Incredibly, Biss even took his meticulous macrophotography work on the road, out of his studio, to the Bolivian jungle where he shot the so-called zombie fungus (Cordyceps) for a David Attenborough documentary, “Our Planet.” (It’s currently available for streaming on Netflix.)

“It was a ridiculously hard job,” Biss says. “But it was worthwhile.” Biss shot a half million images of the fungus over 27 days -- and those ended up as 45 seconds of footage in the Attenborough documentary. 

Several of the species that Biss photographed have stuck with him. One is the now-extinct Rocky Mountain Locust, a grasshopper species native to the American and Canadian West that was believed to have disappeared in the late 19th Century, because of human mining, plowing, and irrigation.
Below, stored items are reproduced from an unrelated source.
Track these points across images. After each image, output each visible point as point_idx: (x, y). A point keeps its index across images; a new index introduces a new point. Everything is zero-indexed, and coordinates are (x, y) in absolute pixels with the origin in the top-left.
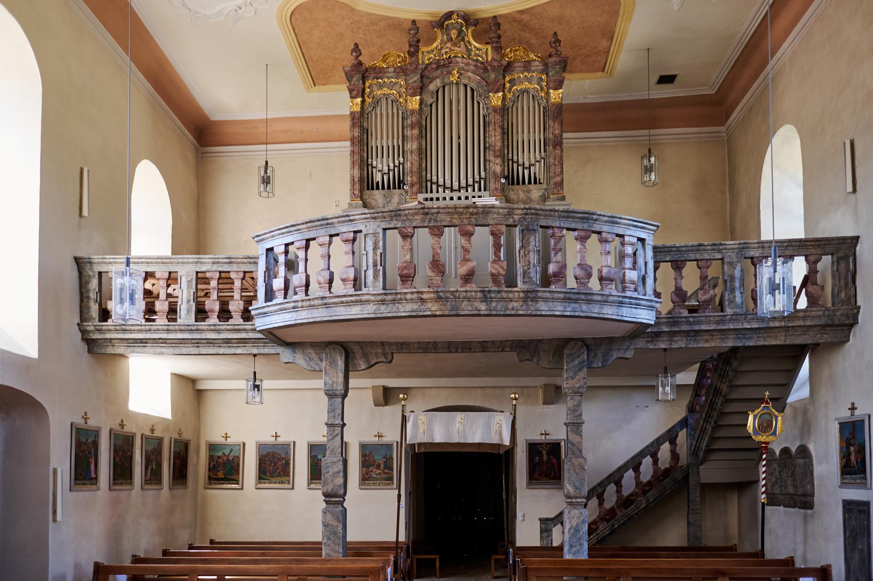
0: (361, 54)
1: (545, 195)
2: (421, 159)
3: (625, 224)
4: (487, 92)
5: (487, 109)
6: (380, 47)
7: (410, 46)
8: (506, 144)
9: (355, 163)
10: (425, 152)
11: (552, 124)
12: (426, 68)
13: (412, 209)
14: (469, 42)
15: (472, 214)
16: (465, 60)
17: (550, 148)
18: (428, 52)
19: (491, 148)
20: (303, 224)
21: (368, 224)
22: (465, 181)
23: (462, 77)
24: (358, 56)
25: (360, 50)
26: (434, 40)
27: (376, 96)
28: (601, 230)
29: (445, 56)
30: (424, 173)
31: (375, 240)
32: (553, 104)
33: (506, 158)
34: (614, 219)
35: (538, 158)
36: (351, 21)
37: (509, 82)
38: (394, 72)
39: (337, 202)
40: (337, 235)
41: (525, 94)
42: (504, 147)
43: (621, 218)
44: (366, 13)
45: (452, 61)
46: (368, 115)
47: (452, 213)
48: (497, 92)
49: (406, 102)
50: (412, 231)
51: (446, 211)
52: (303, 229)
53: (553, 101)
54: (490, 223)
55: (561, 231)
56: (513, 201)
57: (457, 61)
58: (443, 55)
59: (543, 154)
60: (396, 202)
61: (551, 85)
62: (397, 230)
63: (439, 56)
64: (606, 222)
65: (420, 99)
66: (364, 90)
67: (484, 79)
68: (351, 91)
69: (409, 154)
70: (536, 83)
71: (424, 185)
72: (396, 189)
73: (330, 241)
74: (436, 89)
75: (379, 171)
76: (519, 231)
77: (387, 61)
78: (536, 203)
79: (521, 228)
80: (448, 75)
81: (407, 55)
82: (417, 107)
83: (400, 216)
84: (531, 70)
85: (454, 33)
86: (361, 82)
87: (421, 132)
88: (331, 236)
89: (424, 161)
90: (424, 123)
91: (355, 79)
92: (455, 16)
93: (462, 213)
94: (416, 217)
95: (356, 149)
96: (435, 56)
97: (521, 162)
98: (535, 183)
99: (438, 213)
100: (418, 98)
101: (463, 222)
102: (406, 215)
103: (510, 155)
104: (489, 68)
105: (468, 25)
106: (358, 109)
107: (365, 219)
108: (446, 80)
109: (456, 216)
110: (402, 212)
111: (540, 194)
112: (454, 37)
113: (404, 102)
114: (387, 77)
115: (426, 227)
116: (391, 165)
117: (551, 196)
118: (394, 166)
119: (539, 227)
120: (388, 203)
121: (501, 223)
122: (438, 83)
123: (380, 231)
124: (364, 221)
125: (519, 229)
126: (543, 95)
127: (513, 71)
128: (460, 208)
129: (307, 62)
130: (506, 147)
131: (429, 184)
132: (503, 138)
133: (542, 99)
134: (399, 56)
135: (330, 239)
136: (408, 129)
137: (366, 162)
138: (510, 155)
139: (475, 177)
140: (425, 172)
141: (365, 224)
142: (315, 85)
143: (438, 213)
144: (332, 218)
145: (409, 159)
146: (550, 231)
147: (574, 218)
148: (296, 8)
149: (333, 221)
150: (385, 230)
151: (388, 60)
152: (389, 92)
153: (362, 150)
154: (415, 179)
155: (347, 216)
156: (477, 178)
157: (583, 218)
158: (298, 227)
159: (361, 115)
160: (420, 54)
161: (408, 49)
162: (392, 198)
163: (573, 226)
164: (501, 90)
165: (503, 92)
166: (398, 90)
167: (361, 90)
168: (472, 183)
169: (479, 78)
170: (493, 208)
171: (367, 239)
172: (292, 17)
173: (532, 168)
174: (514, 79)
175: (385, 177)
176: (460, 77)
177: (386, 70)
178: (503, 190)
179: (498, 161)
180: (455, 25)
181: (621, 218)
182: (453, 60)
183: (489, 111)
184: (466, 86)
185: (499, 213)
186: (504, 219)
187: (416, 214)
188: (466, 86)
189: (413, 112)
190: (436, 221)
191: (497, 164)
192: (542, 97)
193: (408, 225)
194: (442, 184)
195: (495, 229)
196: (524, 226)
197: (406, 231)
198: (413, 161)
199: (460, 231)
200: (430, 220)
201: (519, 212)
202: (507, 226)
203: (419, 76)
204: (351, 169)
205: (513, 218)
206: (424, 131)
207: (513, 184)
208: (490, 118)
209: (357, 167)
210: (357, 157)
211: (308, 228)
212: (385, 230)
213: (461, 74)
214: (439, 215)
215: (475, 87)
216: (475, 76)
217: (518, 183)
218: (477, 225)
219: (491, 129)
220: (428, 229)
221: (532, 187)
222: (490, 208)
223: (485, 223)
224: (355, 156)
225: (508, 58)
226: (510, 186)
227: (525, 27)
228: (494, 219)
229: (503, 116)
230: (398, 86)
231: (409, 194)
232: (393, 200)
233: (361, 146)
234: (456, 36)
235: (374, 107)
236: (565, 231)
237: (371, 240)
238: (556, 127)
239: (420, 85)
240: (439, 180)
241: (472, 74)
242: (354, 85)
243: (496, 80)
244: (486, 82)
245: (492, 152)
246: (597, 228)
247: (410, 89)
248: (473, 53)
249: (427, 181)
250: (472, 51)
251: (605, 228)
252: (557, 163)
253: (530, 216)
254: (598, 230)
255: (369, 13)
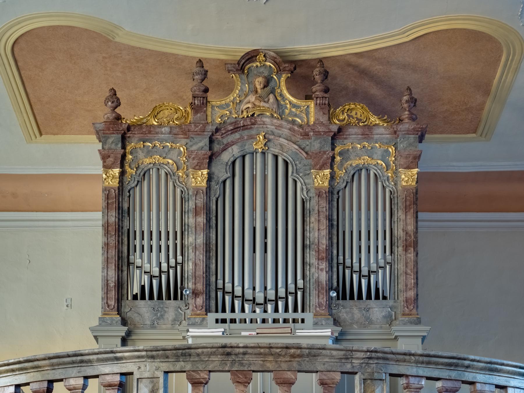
0: (119, 104)
1: (391, 316)
2: (208, 258)
3: (508, 372)
4: (308, 167)
5: (308, 191)
6: (145, 90)
7: (194, 97)
8: (335, 241)
9: (109, 261)
10: (214, 248)
11: (403, 217)
12: (217, 130)
13: (207, 348)
14: (281, 95)
15: (293, 356)
16: (275, 121)
17: (399, 250)
18: (221, 107)
19: (312, 246)
20: (44, 359)
21: (142, 365)
22: (274, 292)
23: (270, 144)
24: (116, 108)
25: (118, 99)
26: (231, 90)
27: (142, 166)
28: (475, 381)
29: (245, 114)
30: (213, 279)
31: (153, 387)
32: (404, 187)
33: (335, 261)
34: (493, 366)
35: (382, 263)
36: (104, 55)
37: (340, 154)
38: (170, 133)
39: (69, 301)
40: (97, 376)
41: (363, 172)
42: (332, 246)
43: (503, 364)
44: (128, 46)
45: (256, 121)
46: (129, 192)
47: (265, 355)
48: (321, 168)
49: (187, 176)
50: (207, 377)
51: (257, 351)
52: (44, 366)
53: (404, 184)
54: (319, 369)
55: (419, 381)
56: (345, 322)
57: (264, 122)
58: (242, 112)
59: (389, 258)
60: (170, 318)
61: (402, 161)
62: (185, 374)
63: (236, 113)
64: (482, 369)
65: (209, 174)
66: (124, 156)
67: (303, 149)
68: (104, 158)
69: (190, 251)
70: (380, 157)
71: (213, 295)
72: (170, 299)
73: (84, 384)
74: (232, 159)
75: (137, 267)
76: (360, 381)
77: (158, 117)
78: (378, 326)
79: (363, 377)
80: (251, 141)
81: (189, 109)
82: (204, 184)
83: (190, 355)
84: (372, 138)
85: (259, 82)
86: (120, 145)
87: (208, 220)
88: (86, 378)
89: (214, 261)
90: (214, 207)
91: (110, 140)
92: (261, 57)
93: (279, 355)
94: (213, 358)
95: (113, 241)
96: (231, 113)
97: (356, 267)
98: (377, 297)
99: (244, 354)
100: (205, 172)
101: (280, 366)
102: (198, 355)
103: (341, 258)
104: (312, 134)
105: (279, 71)
106: (115, 183)
107: (139, 357)
108: (248, 148)
109: (271, 358)
110: (192, 351)
111: (384, 314)
112: (259, 87)
113: (185, 176)
114: (158, 140)
115: (229, 371)
116: (164, 266)
117: (401, 318)
118: (169, 267)
119: (388, 375)
120: (158, 319)
121: (334, 369)
122: (235, 151)
123: (161, 375)
124: (137, 360)
125: (360, 378)
126: (390, 175)
127: (346, 139)
128: (277, 348)
129: (32, 104)
130: (335, 246)
131: (220, 294)
132: (330, 233)
133: (388, 180)
134: (177, 110)
135: (84, 382)
136: (191, 215)
137: (126, 260)
138: (341, 258)
139: (289, 286)
140: (214, 277)
141: (138, 364)
142: (41, 134)
143: (244, 354)
144: (89, 354)
145: (190, 257)
146: (402, 381)
147: (437, 364)
148: (22, 35)
149: (91, 357)
150: (166, 373)
151: (160, 115)
152: (162, 160)
153: (120, 242)
154: (200, 287)
155: (112, 352)
156: (291, 288)
157: (450, 365)
158: (36, 363)
159: (119, 192)
160: (209, 109)
161: (191, 101)
162: (165, 312)
163: (435, 374)
164: (329, 165)
165: (332, 168)
166: (175, 159)
167: (120, 156)
168: (284, 295)
169: (297, 147)
170: (324, 349)
171: (141, 385)
172: (16, 46)
173: (372, 277)
174: (348, 150)
175: (155, 282)
176: (268, 143)
177: (158, 130)
178: (330, 307)
179: (324, 265)
180: (262, 70)
181: (503, 364)
182: (258, 119)
183: (311, 195)
184: (276, 157)
185: (332, 357)
186: (339, 364)
187: (212, 354)
188: (276, 157)
189: (197, 192)
190: (242, 364)
191: (322, 270)
192: (388, 177)
193: (201, 368)
194: (240, 294)
195: (325, 377)
196: (366, 374)
197: (198, 377)
198: (198, 262)
199: (275, 379)
200: (233, 362)
201: (361, 355)
202: (342, 373)
203: (207, 141)
204: (103, 268)
205: (351, 363)
206: (214, 218)
207: (344, 298)
208: (311, 205)
209: (112, 267)
210: (113, 253)
211: (52, 365)
212: (166, 373)
213: (269, 140)
214: (247, 356)
215: (289, 159)
216: (290, 143)
217: (352, 298)
218: (299, 371)
219: (313, 219)
220: (229, 374)
221: (373, 303)
222: (320, 349)
223: (312, 368)
224: (110, 251)
225: (339, 120)
226: (341, 302)
227: (364, 73)
228: (324, 364)
229: (330, 202)
230: (175, 153)
231: (191, 307)
232: (166, 316)
233: (119, 236)
234: (262, 86)
235: (138, 181)
236: (423, 382)
237: (146, 386)
238: (408, 221)
239: (209, 153)
240: (235, 289)
241: (286, 141)
242: (110, 149)
243: (321, 153)
244: (307, 153)
245: (314, 253)
246: (469, 376)
247: (194, 159)
248: (287, 111)
249: (217, 289)
250: (286, 108)
251: (480, 377)
252: (409, 271)
253: (376, 361)
254: (471, 380)
255: (133, 47)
He described it as “regal.”

A Tortoise Beetle

A Tortoise Beetle Levon Biss

Photographing the locust was “nerve-wracking,” Biss says, because of its extremely fragile wings. “I was quite looking forward to getting it back in its box as soon as possible. If anything happens, the opportunity to acquire another specimen isn't there.”

Another memorable insect Biss photographed is the Lord Howe Island Stick Insect, sometimes called the “tree lobster.” The insects, found only on a small group of islands off the eastern coast of Australia, were believed to be extinct before a few dozen members of the species were found in 2001 on a tiny rock outcropping in the Pacific. 

Researchers captured several breeding pairs, and thanks to years of careful efforts from the Melbourne Zoo and other partners, thousands of the Lord Howe Island stick Insect are now flourishing both in captivity and the wild.

“It’s a great story,” Biss says. “Breeding programs do work. Extinction can be avoided.” 

An Orchid Cuckoo Bee.

An Orchid Cuckoo Bee Levon Biss

Images of those two insects that Biss spoke about are not part of NHMU’s exhibit, but can be found on his website, “Extinct and Endangered: Insects in Peril.” 

Part of the pleasure of visiting “Microsculpture” at NHMU goes beyond the sheer wonder of the images -- highlighted in a dark space that causes the insects’ bright colors to leap of the canvas -- is also the names of the insects that Biss photographed. Get ready to check out the Pleasing Fungus Beetle, the Amazonian Purple Warrior Scarab, the Flying Saucer Trench Beetle and the Assassin Beetle. 

Beetles are the most common insects in “Microsculpture,” but also on exhibit are flies, wasps, weevils, moths, a butterfly and a treehopper.

Insects, especially ones without more fragile wings, can remain in their original condition for decades or even centuries. Another in Microsculpture is the Shield Bug. Who collected this particular insect? Charles Darwin in 1856. “It’s just as beautiful as it was the day he collected it,” Biss says.

Macrophotography of insects is only the most recent chapter in what has been an illustrious career for Biss, a 48-year-old born in London who now lives in the English countryside. For example, in 2005, he spent a year traveling the globe photographing the world’s love affair with football (aka soccer.) He visited 28 countries, and captured everything from the world’s best players on the pitch to children playing in the street and hot dog vendors hawking their wares outside stadiums. These images are collected in a book entitled, “One Love: Soccer for Life.”

“I’ve had some amazing experiences,” Biss says. But, once he had a family, he found himself drawn to work that would allow him to spend more time at home.  “I needed something else to get me excited. I was shooting a lot of sports at the time and traveling the world but I wanted to try something new. And extreme macrophotography is definitely completely different.”

Biss says it took him a year to figure out how to even shoot the insects -- and about a decade to really perfect the process, which he has now extended from insects to other natural phenomena, such as seeds and fruits. 

But, as has happened before, Biss says he’s now ready to move on to new challenges, and new subjects. He tends, he said, to find an area of work interesting for six to eight years -- and he’s about a dozen years into the macrophotography work. “So, at the moment, I'm just still trying to work out what that next project will be,” he says.